EXERCISE INPUT:
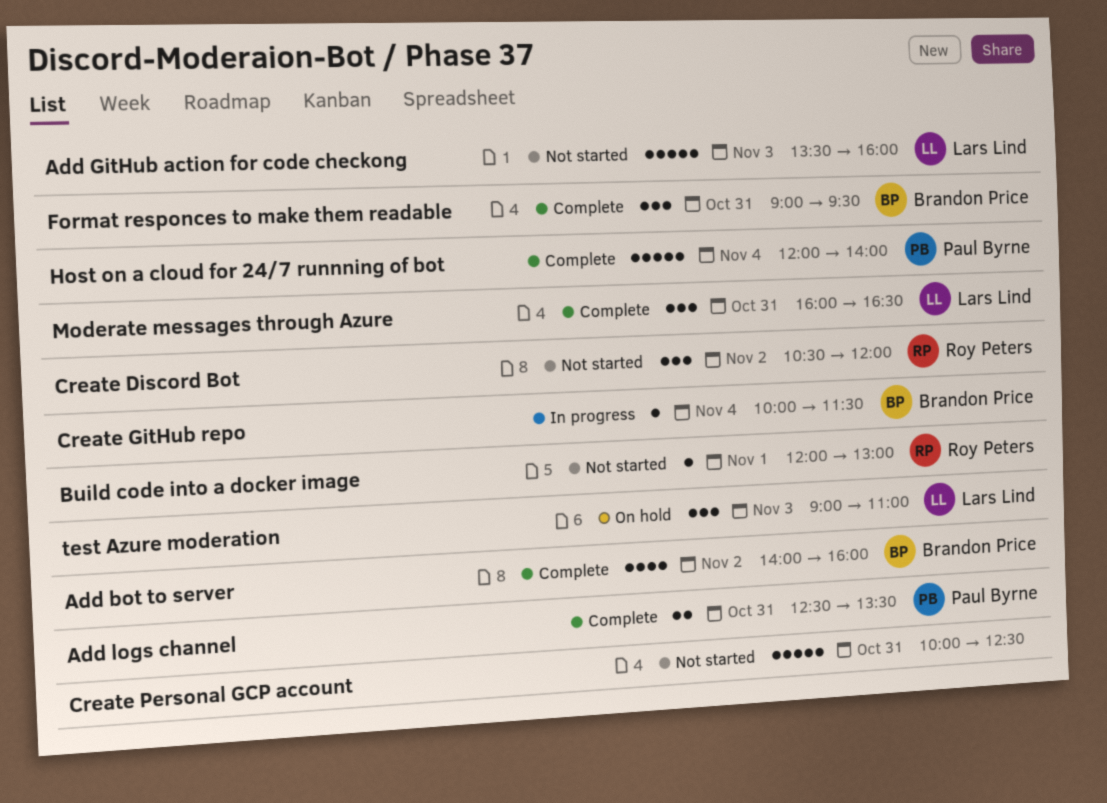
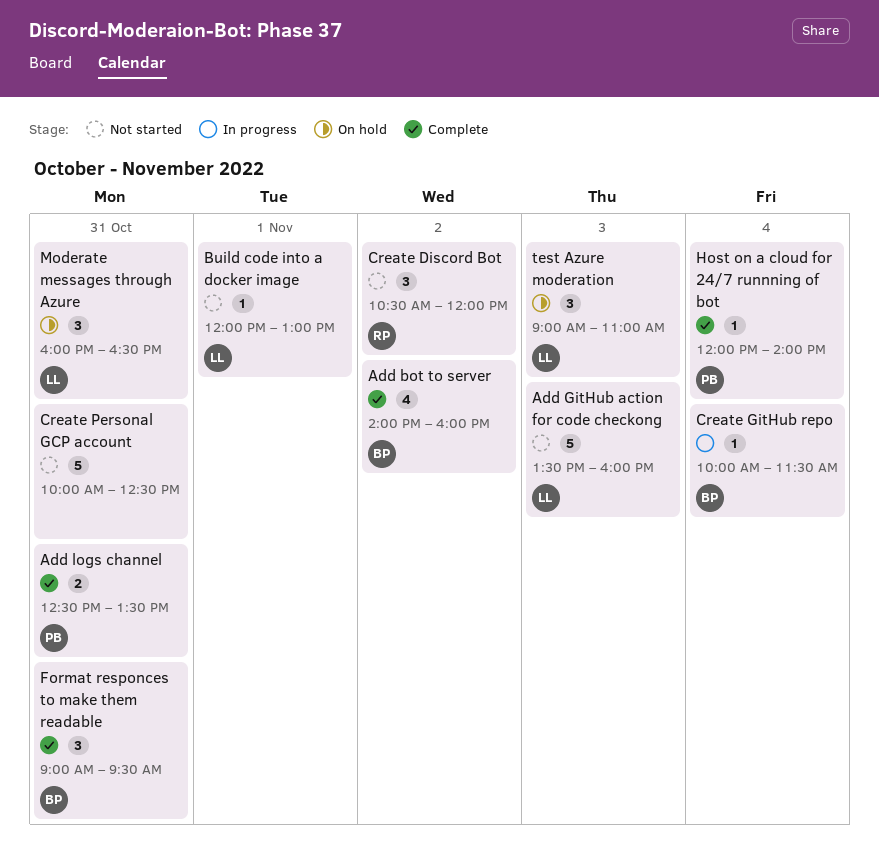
Build code into a docker image, owner: Roy Peters -> Lars Lind
Host on a cloud for 24/7 runnning of bot, estimate: 5 -> 1
Moderate messages through Azure, status: Complete -> On hold

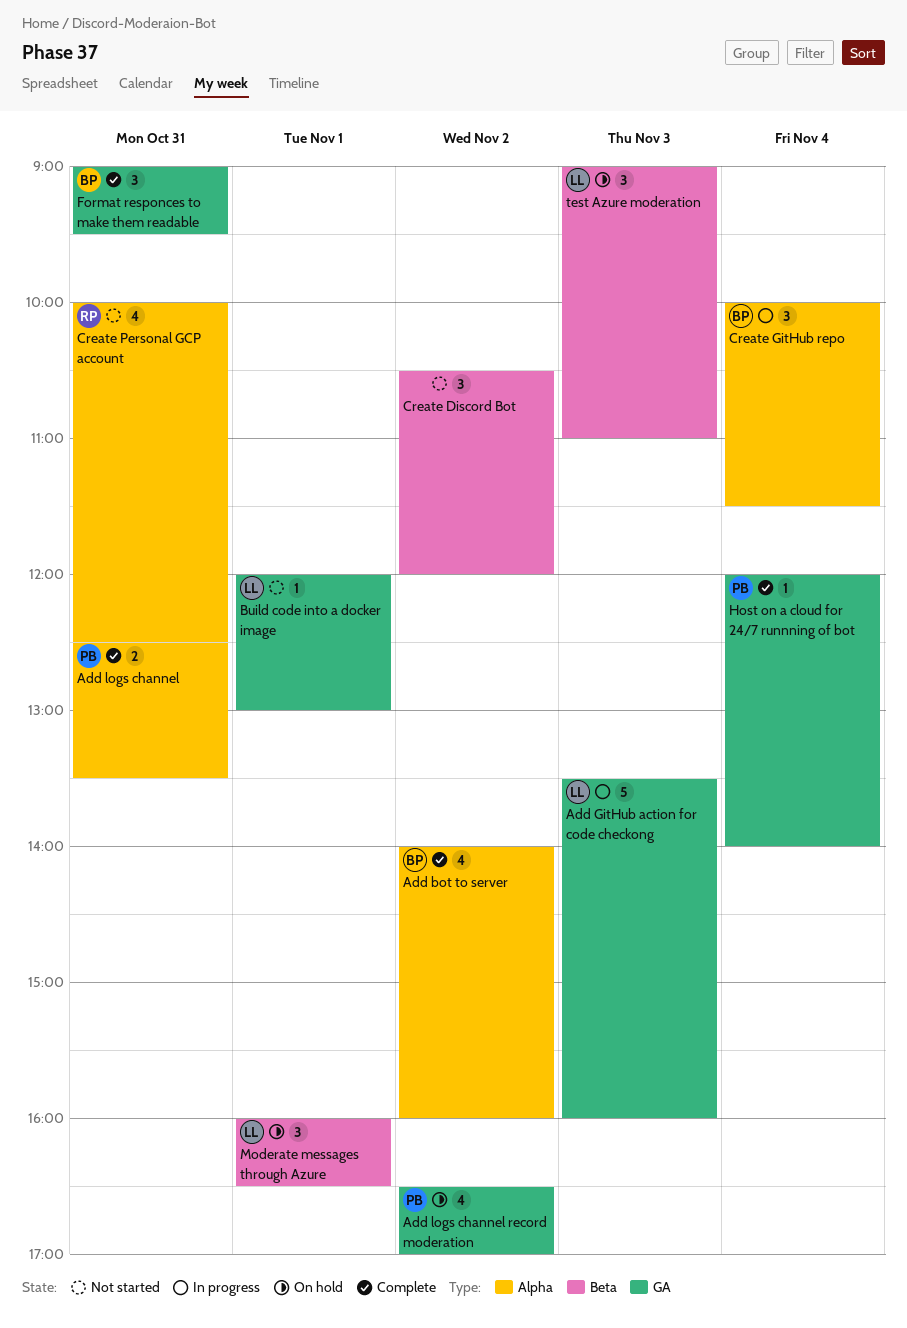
Add GitHub action for code checkong, status: Not started -> In progress
Add logs channel record moderation: none -> present
Create Discord Bot, owner: RP -> none
Create GitHub repo, estimate: 1 -> 3
Create Personal GCP account, owner: none -> RP
Create Personal GCP account, estimate: 5 -> 4
Moderate messages through Azure, day: Oct 31 -> Nov 1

WHAT THIS TASK INVOLVES: Reproduce exactly the lines running from the one with "Add GitHub action" to the last line of the listing above. Add nothing else.

ANSWER BELOW:
Add GitHub action for code checkong, status: Not started -> In progress
Add logs channel record moderation: none -> present
Create Discord Bot, owner: RP -> none
Create GitHub repo, estimate: 1 -> 3
Create Personal GCP account, owner: none -> RP
Create Personal GCP account, estimate: 5 -> 4
Moderate messages through Azure, day: Oct 31 -> Nov 1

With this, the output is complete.